Todos en algún momento de la vida hemos tenido miedo a perder. Puede que el sentimiento sea más recurrente de lo que pensamos: miedo a perder lo construido, lo obtenido, lo dado, lo preciado. Es un sentimiento instintivo, de supervivencia si se quiere, que intenta retener lo acumulado, lo logrado; pero también es un sentimiento peligroso. Si el miedo a perder es paralizante, lo sabio sería intentar apartarse de él.
“La única cosa a la que debemos temer es al miedo mismo” versa una frase famosa atribuida a F. Roosevelt. El miedo a perder puede ser una atadura que nos impide alzar la mirada y ver otros caminos al horizonte, nos cohíbe abrazar las posibilidades que trae la incertidumbre y no permite que disfrutemos las aventuras de las cosas nuevas. Creemos, equivocadamente, que lo que tenemos es lo que nos corresponde y que soltarlo es casi igual que desprenderse de sí mismo. De lo que no somos conscientes es de que nada nos pertenece: todo cambia, todo acaba y todo puede desprenderse. Nada y cuando digo nada, es nada. Ni siquiera nos pertenecemos a nosotros mismos: somos seres tan volátiles, tan frágiles y tan dependientes que perdernos también es posible. “Todos los hombres debemos enfrentar el dolor del desprendimiento. No hay salida” anotaba Alejandro Gaviria a una prédica de Buddha.
Perder es una condición tan humana que se vuelve imperioso desaprender su miedo. Soltar el miedo a perder nos permitirá abrazar otros miedos: el de la angustia por el futuro incierto, el de la soledad por la compañía abandonada, el del fracaso por la causa no lograda. Pero a diferencia del miedo a perder, estos miedos son la oportunidad del movimiento. El miedo a perder es la victoria de la inacción.
El dolor de pérdida puede ser inevitable. El budismo enseña que, para aspirar a un estado libre de dolor, no hay que tener nada querido en el mundo. Me sería difícil aspirar a eso y por respeto a su milenaria sabiduría, no invitaría a su práctica irresponsable. Pero sí me atrevo a invitar a que soltemos el miedo a perder y acoger con amor otros miedos como consecuencia. También a acoger el dolor que genera. Todo eso será más provechoso para la aventura de la vida que el paralizante y cómodo miedo a perder.

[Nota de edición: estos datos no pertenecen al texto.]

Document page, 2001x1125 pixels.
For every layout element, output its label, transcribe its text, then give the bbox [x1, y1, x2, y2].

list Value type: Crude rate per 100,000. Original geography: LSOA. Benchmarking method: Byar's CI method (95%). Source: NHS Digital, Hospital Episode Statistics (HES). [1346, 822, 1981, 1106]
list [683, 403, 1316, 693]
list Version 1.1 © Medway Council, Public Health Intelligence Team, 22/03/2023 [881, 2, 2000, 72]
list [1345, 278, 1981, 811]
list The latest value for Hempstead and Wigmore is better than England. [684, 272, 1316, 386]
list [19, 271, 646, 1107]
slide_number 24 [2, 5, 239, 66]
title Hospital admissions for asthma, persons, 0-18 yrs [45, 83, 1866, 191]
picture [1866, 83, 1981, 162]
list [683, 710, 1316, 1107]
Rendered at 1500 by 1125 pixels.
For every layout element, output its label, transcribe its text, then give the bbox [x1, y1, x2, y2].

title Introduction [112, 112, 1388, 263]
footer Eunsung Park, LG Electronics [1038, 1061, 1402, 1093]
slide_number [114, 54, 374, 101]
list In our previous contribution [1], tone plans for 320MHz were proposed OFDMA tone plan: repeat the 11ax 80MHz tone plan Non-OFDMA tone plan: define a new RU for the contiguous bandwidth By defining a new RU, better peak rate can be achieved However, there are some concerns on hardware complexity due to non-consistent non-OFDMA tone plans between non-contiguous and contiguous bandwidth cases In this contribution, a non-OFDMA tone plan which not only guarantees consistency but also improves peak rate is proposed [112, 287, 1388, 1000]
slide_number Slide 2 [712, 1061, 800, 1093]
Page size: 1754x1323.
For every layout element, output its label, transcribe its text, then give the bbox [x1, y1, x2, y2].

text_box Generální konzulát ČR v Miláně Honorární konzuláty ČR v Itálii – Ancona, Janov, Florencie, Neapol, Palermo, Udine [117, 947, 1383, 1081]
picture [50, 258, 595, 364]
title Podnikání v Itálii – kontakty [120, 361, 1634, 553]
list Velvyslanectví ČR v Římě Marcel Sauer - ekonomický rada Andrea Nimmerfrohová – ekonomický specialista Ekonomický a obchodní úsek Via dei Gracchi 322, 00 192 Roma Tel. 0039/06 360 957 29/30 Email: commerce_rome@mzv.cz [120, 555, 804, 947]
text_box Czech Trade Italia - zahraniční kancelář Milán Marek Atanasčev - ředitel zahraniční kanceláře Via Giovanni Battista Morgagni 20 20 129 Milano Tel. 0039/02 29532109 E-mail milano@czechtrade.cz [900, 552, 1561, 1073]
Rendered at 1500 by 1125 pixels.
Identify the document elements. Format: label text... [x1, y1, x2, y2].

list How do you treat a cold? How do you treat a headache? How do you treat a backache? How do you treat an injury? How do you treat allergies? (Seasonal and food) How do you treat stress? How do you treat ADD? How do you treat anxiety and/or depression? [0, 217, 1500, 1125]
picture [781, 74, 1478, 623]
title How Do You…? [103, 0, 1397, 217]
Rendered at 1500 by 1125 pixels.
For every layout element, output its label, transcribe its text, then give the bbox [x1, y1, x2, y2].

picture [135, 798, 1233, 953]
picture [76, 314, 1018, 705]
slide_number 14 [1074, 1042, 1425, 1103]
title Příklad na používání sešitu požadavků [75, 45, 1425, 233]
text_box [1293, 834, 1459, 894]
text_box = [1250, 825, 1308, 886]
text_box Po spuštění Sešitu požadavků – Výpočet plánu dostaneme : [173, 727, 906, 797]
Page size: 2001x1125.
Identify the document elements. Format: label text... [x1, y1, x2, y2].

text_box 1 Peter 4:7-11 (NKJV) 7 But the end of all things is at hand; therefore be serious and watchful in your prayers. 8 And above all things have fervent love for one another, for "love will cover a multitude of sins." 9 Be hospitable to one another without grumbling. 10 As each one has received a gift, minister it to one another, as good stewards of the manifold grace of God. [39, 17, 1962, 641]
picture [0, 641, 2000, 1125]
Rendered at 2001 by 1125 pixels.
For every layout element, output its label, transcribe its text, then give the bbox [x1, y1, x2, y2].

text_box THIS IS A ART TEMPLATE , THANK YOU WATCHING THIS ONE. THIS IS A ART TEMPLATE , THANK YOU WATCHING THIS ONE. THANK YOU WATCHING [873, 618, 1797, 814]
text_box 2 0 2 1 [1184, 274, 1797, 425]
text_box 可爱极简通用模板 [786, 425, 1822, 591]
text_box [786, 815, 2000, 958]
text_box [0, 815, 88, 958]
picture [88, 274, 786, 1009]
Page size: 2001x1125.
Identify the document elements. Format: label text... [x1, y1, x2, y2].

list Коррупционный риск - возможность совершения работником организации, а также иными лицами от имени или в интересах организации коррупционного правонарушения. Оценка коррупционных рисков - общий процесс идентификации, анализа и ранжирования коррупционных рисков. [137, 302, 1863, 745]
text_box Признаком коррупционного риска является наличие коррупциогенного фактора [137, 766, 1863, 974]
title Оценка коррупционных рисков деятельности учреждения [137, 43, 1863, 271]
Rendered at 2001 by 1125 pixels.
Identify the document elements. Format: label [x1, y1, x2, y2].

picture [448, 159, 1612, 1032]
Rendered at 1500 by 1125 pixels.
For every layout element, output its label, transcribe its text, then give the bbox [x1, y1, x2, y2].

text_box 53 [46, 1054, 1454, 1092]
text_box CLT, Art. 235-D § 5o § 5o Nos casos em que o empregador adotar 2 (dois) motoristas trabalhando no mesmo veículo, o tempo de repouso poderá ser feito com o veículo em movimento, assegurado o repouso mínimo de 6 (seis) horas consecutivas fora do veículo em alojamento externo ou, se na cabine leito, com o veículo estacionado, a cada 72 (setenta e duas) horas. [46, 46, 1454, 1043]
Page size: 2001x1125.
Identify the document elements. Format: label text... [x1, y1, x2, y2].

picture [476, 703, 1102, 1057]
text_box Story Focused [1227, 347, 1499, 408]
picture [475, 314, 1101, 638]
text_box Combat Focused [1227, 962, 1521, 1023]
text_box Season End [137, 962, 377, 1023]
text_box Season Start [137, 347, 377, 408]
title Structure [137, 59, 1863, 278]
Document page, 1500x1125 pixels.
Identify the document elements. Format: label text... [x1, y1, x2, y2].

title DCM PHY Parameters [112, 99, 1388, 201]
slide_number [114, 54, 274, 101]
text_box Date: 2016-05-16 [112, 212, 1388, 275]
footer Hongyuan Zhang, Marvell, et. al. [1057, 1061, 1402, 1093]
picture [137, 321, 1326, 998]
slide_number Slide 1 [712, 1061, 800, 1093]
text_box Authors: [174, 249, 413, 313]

Posdata: Por estos días -y como es común en épocas electorales-, veo a muchos amigos con la desesperanza puesta. Otros están en el borde del vacío del mundo electoral. A todos les digo, -a modo de ejemplo-: no tengan miedo a perder. No dejen que su ego les impida ver caminos más creativos, inspirarse en nuevas posibilidades y si es del caso, deponer sus aspiraciones para hacer acuerdos y así contribuir a un mejor país. El miedo a perder paralizante es paranoico. Hagan el ejercicio de soltarlo y caminen con la ligereza que da la posibilidad de empezar de nuevo.